🤖 AI Summary
To address the challenge of efficient fine-tuning of diffusion models on novel tasks, this paper proposes a lightweight adaptation framework based on dynamic frequency-domain energy modeling. Methodologically, it first uncovers the evolutionary规律 of frequency-domain energy during the diffusion denoising process; then introduces a soft frequency router coupled with a multi-expert adapter fusion mechanism, and enforces frequency-domain energy consistency regularization to enable band-adaptive parameter updates in latent space. The framework supports dynamic frequency routing during both training and inference, significantly enhancing generalization across structural and resolution-diverse tasks. Experiments demonstrate stable convergence across diverse diffusion models (e.g., SDXL, SVD) and resolutions, with substantial improvements in generation quality, accelerated convergence (>30% faster), and seamless compatibility with mainstream fine-tuning paradigms—including LoRA and IA³—thereby ensuring strong versatility and deployment flexibility.
📝 Abstract
Diffusion models have achieved remarkable success in generative modeling, yet how to effectively adapt large pretrained models to new tasks remains challenging. We revisit the reconstruction behavior of diffusion models during denoising to unveil the underlying frequency energy mechanism governing this process. Building upon this observation, we propose FeRA, a frequency driven fine tuning framework that aligns parameter updates with the intrinsic frequency energy progression of diffusion. FeRA establishes a comprehensive frequency energy framework for effective diffusion adaptation fine tuning, comprising three synergistic components: (i) a compact frequency energy indicator that characterizes the latent bandwise energy distribution, (ii) a soft frequency router that adaptively fuses multiple frequency specific adapter experts, and (iii) a frequency energy consistency regularization that stabilizes diffusion optimization and ensures coherent adaptation across bands.
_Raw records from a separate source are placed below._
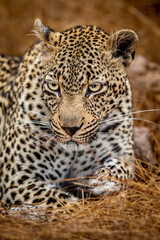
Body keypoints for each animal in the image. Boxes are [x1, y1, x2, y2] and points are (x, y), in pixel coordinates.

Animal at [0, 18, 138, 209]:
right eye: (54, 86)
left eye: (94, 87)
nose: (70, 129)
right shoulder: (15, 177)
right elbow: (62, 202)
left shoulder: (123, 151)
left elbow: (122, 169)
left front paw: (101, 180)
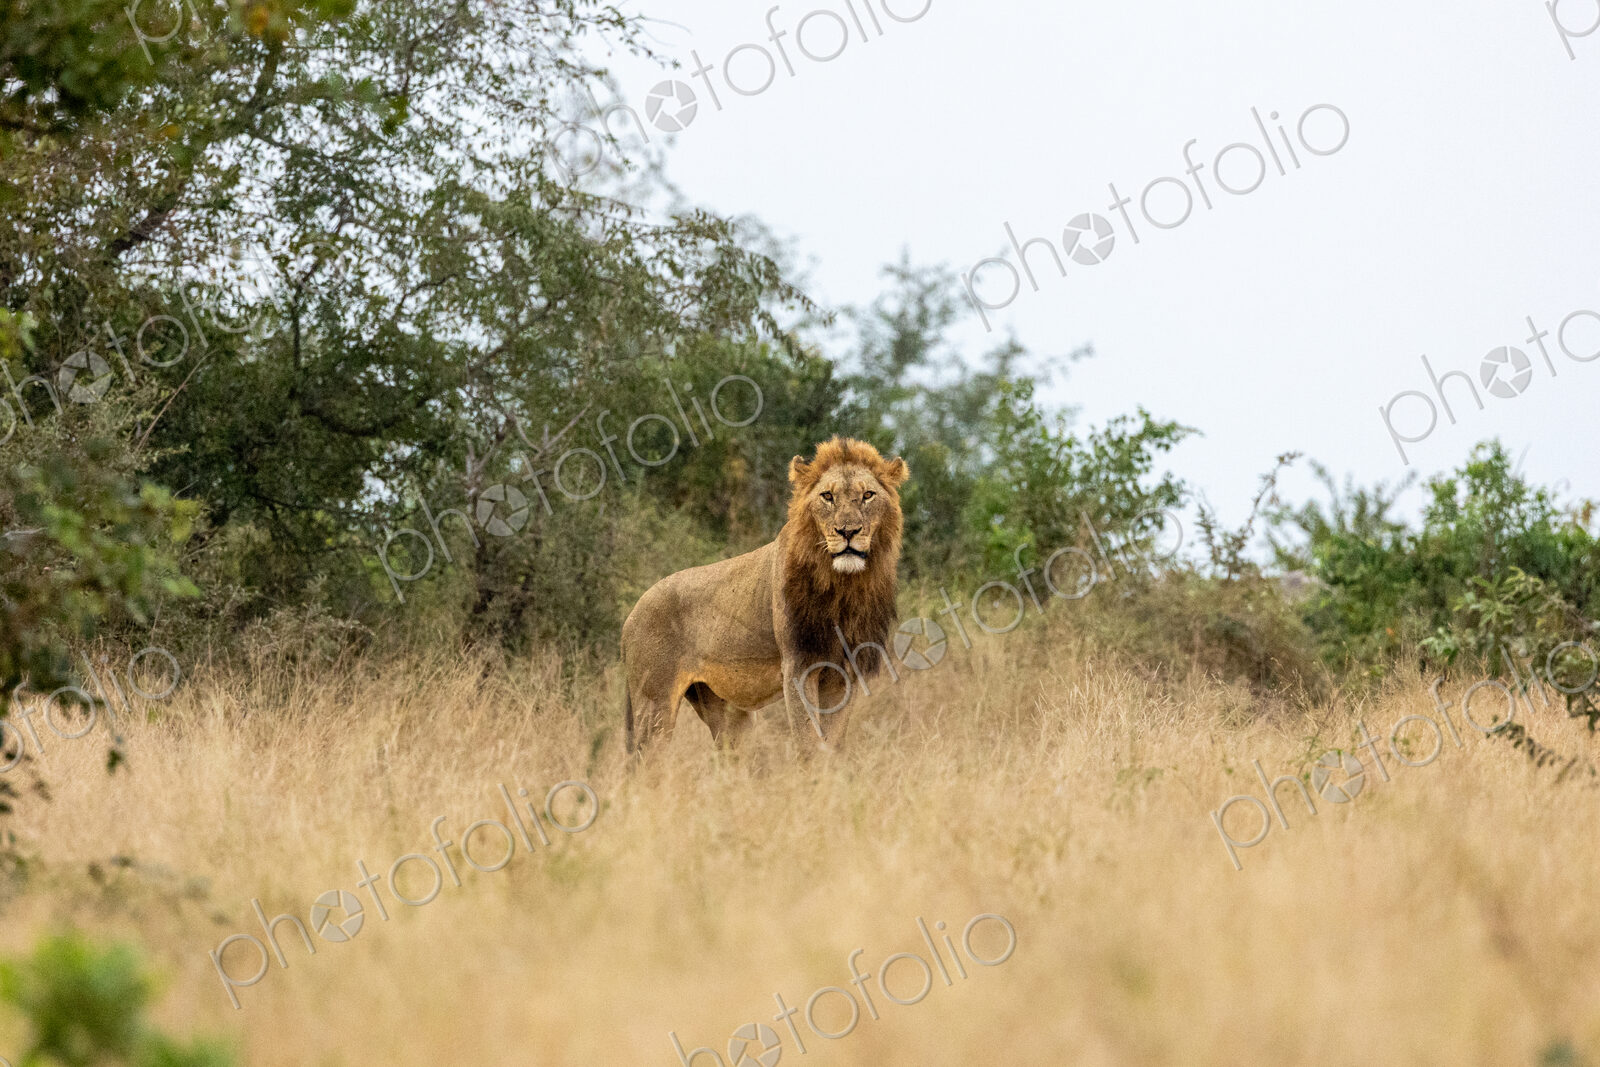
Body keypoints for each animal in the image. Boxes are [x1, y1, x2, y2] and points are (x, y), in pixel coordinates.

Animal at [620, 437, 909, 756]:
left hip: (725, 711)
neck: (842, 585)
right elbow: (808, 742)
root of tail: (632, 613)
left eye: (868, 495)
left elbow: (832, 745)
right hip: (654, 704)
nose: (848, 531)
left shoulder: (845, 672)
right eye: (828, 496)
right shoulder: (798, 666)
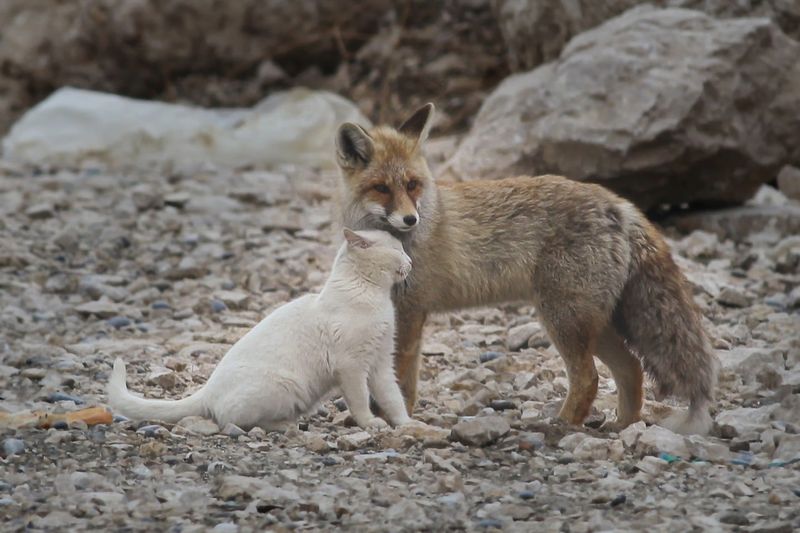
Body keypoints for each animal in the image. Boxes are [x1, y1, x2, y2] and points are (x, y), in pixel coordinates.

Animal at [105, 231, 412, 430]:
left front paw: (407, 424)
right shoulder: (351, 367)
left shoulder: (380, 363)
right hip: (285, 386)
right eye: (397, 250)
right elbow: (360, 401)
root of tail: (206, 390)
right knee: (233, 421)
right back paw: (285, 425)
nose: (410, 260)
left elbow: (393, 398)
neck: (375, 297)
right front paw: (371, 424)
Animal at [334, 103, 720, 432]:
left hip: (563, 319)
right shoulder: (408, 314)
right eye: (381, 188)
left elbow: (399, 380)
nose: (411, 219)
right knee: (631, 368)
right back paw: (621, 426)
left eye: (412, 185)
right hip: (592, 323)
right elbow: (398, 380)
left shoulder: (412, 312)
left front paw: (395, 419)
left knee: (589, 378)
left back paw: (561, 426)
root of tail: (619, 204)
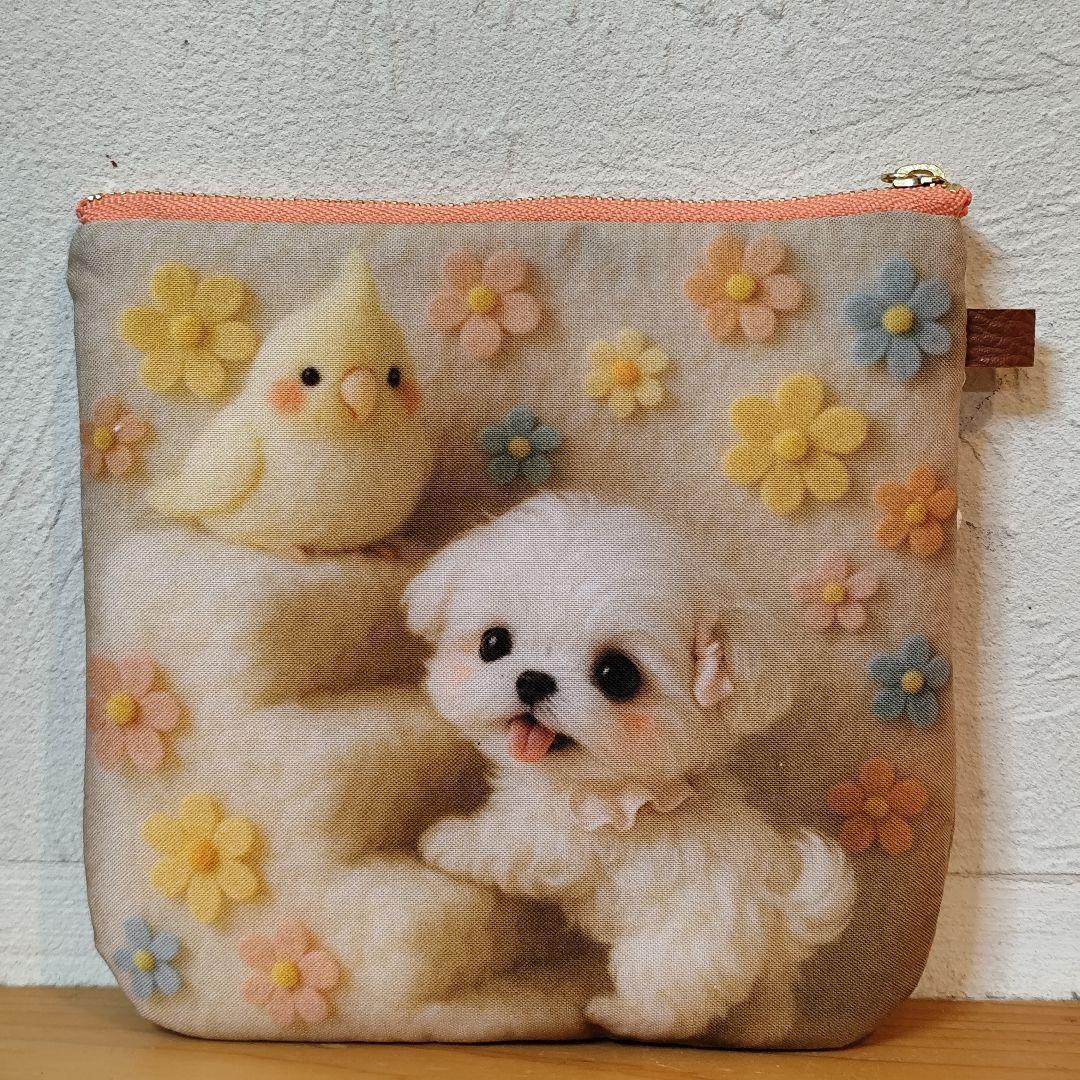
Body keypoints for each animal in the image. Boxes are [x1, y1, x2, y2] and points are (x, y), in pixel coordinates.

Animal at [404, 493, 856, 1045]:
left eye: (616, 674)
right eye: (494, 643)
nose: (533, 679)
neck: (604, 785)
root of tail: (781, 917)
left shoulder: (564, 842)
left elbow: (506, 843)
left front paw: (445, 839)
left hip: (676, 951)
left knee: (669, 1005)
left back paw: (614, 1014)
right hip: (758, 978)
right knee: (759, 1007)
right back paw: (756, 1033)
Routing operates in both training and inference, with inference time routing dynamically determined by the latent frequency energy. It integrates seamlessly with adapter based tuning schemes and generalizes well across diffusion backbones and resolutions. By aligning adaptation with the frequency energy mechanism, FeRA provides a simple, stable, and compatible paradigm for effective and robust diffusion model adaptation.